Mitigating the Harm of Recommender Systems
Read one or more of the articles below and consider how to counter the radicalizing effects of recommender systems or ways to prevent algorithmic discrimination.
The Article I decided to read was Renee Diresta, Wired.com (2018): Up Next: A Better Recommendation System. One of the challenges to algorithmic approach to solve human problems, needs, is that the nunaces of the human point of view dilutes or dissapear that’s the trap of “Data driven decisions”, people tend to forget that these ares support tools for decision making but nowadays are used without much questioning. Another issue is complexity of the algorithms by itself techniques sucha as SVD, Neural Networks, etc present a challenge on “Explainability” meaning what were the steps (not in a mathematically fashion) that you arrived to X or Y Conclusion.

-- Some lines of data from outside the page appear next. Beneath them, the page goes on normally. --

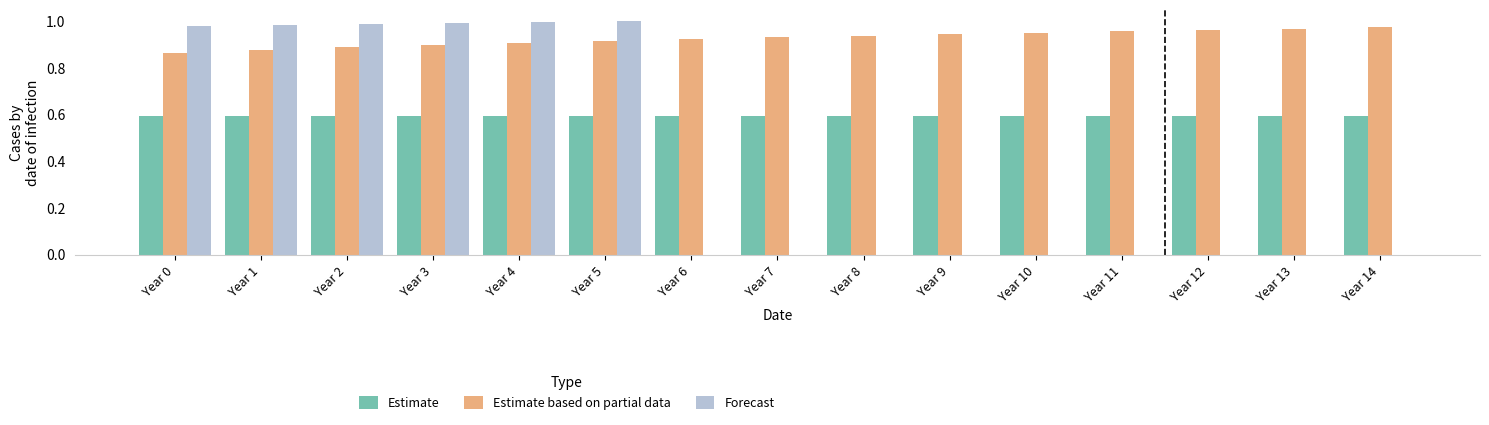

What is the sum of the Estimate based on partial data values at Year 4 and Year 10?

1.9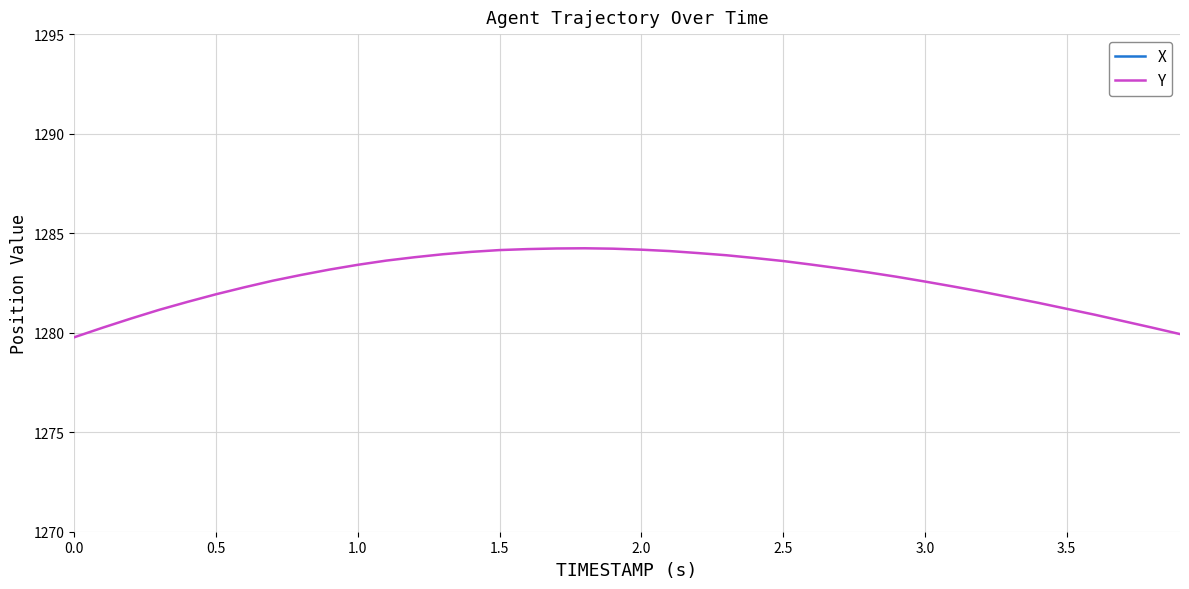

True or false: X and Y intersect in this chart.

False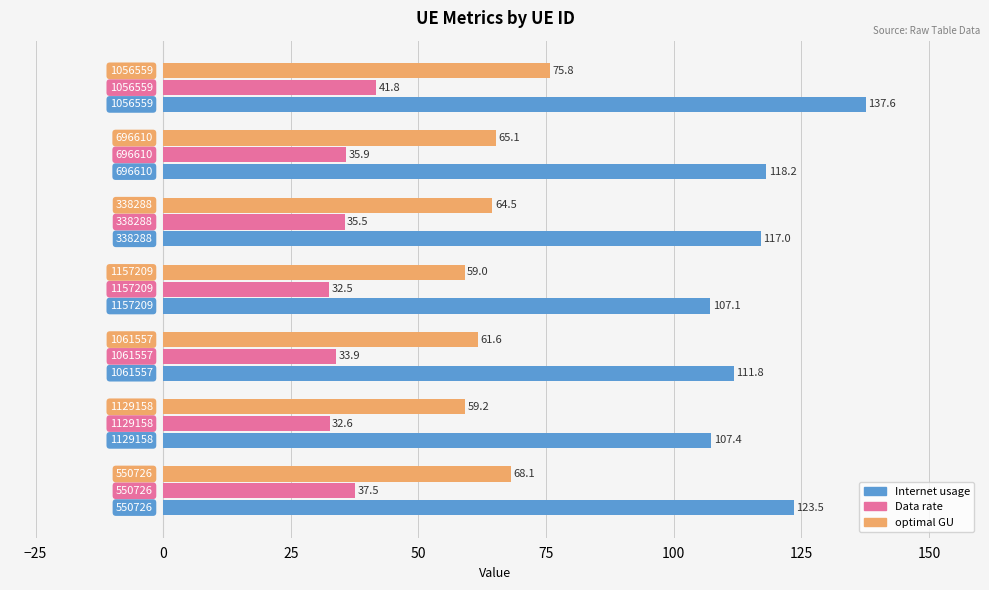

What is the sum of all Internet usage values?

822.6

One of the critical elements for prevent the kind of problems the article describes is multidisciplinary teams (not only IT,DS) from the deisgn, implementation and evaluation of these models soft or non technical consideration needs to be made.
Bias detection from the algorithm perspective is getting more developed with better result but still won’t identify specific issues from the actual result , human review must be maintained as a constant,
Pinterest and google rely on automation on recommendation and had been trying to have content review manually but reallity is that with the huge amount of content generated by the second it will never be an efficient method to prevent the radicalizing effect of a recommender, however AI and Neural Network combination with recommender model allows us to really explode on the features that we can identify and include or not as part of the recommender and automated curation thru computer vision , contxt analysis, etc might be a better vehicle to solve these problems no without the warning that we might be creating new ones.